The lack of a way to have accurate gate timing is a flaw indeed, however. For counting say, an activation you need a succession of correctly timed counts so you can curve fit and "pre-traploate" back to what the count would have been when you powered off the neutron source -- you know you've missed some decay time turning off the gear and moving the active sample to the counter. A timestamping thing tells you how much time you lost doing that, if for no other reason than that it was counting away when the power was on too from radiation the device was making -- you can see the count drop to zero, then resume at the activated sample rate when you do the move from the oven to the counter. But since you've been taking readings right along, you also can know precisely how long that took.

It's a heck of a lot of parts and complexity -- order or two of magnitude more than a PIC, one bypass cap, and rs-232 converter (and its caps), which gives gate accuracy, time stamping, and possibly a bunch of other features -- the designer can put in whatever is wanted, including a pwm output to drive an analog meter (I love those things..paint the needles with day-glo paint and put some UV on them to read them in the dark too) -- and it could even be a log function, for wider dynamic range shown on the meter than usual. You could do log->analog meter all analog as well, a couple people make the chips for that function, and that's a lot (heck of a lot) less total parts. You just have to threshold and pulse width normalize your detector input (eg comparator and one shot) then low pass filter the result to get volts proportional to count rate. This would work for all but fast phototubes, unless you had a range switch to shorten/lengthen the one-shot pulse width depending on count rate. This has been done, of course, and you can see a copy of one in Carl W's nifty demo of 3He tubes, in that video he made. His unit had a special meter as well, that had a lot more degrees of pointer deflection available than normal -- a lot of "cool" factor there.

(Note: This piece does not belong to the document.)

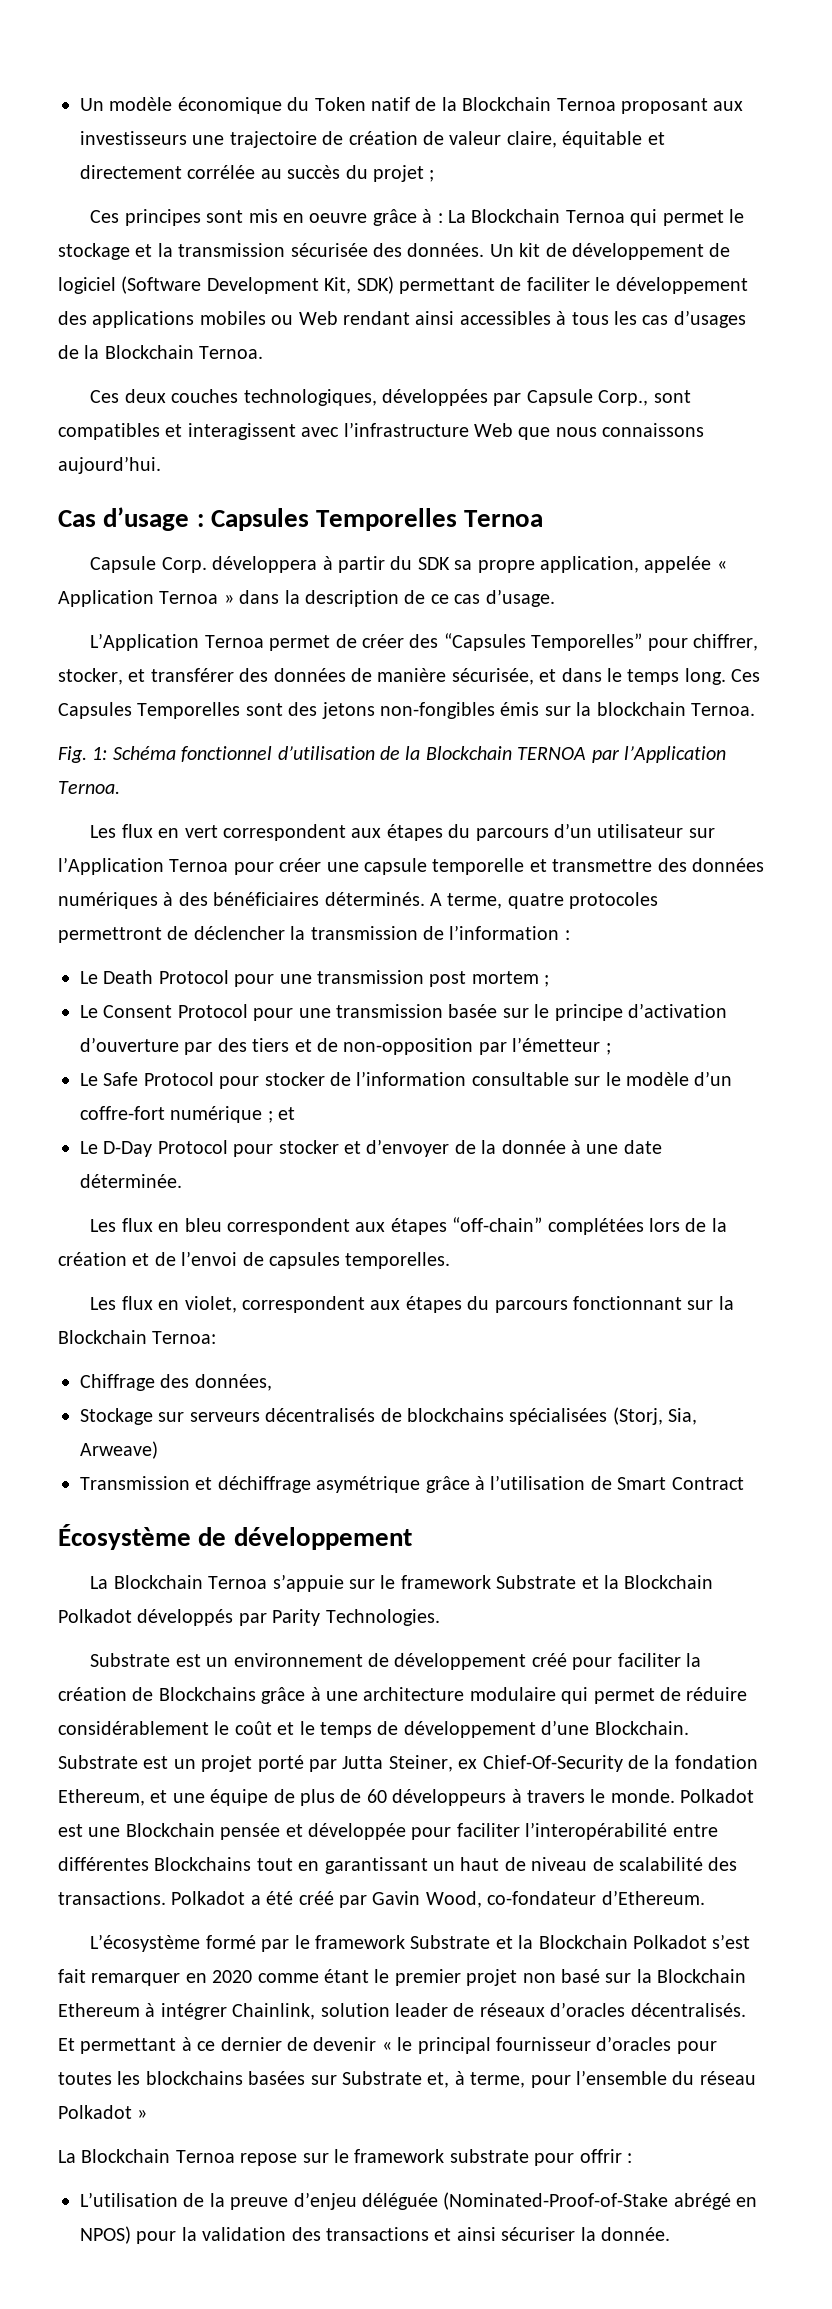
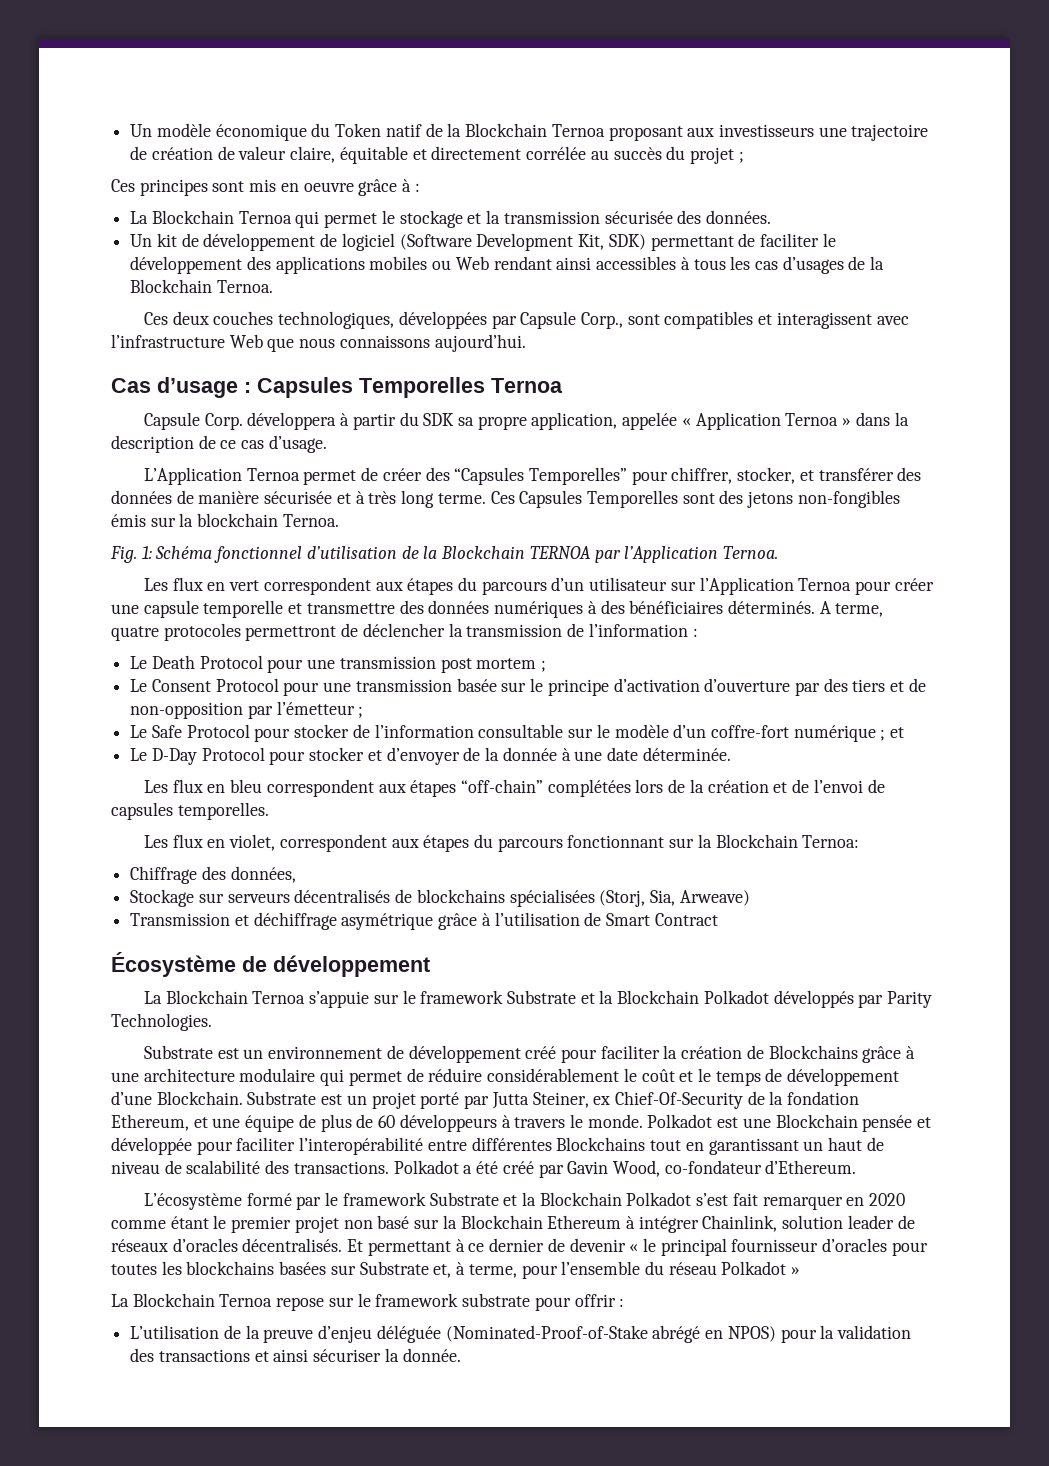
(443, 218) none -> (420, 187) //
(485, 250) none -> (771, 217) //
[451,668,726,685] sécurisée, et dans le temps long. -> [264,490,486,508] sécurisée et à très long terme.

For my uses, I need the timestamps as I need to know how long from power down to first count to really get any kind of accuracy on how activated a short life (silver) sample was right at power down, as well as *accurate* gate times I can't get with my hand on a pushbutton.

I am also a huge fan of simply hooking detector signals to an audio amp, perhaps with a bit of pulse stretching first so there's enough audio power to hear. The ear seems awfully good at this, and you can have more than one going at a time. This helps to notice correlation (such as when the thing under measurement is bursting, or you're counting EMI instead of real counts) that the eye can't do so easily. A multichannel scope is also very good for relative measurements, and in fact I'm using mine for that too -- a couple detectors, an EMI antenna, and a faraday probe in the tank all at once and time-aligned on the screen is pretty nice. PC software can capture those scope screens for later examination as well (free with the scope, or free on linux anyway, which supports most DSO's directly). Further, most of my DSO's will count pulses in a known time base for you if you like (frequency counter built in).

But the audio amp is both super simple and has one huge advantage -- you don't have to be looking at it so your eyes are free for other things. And it's as real-time as it gets. Another thing it can tell you (if you don't over stretch pulses) is when a burst of them all come in at once -- more bass in the sound! I use a little microphone transformer in my lashup to get rid of ground loop noise and stretch the pulses "just enough" due to the transformer self resonance. Works quite nicely. The kids were impressed to see (hear?) that in our recent demo for them.
Posting as just me, not as the forum owner. Everything I say is "in my opinion" and YMMV -- which should go for everyone without saying.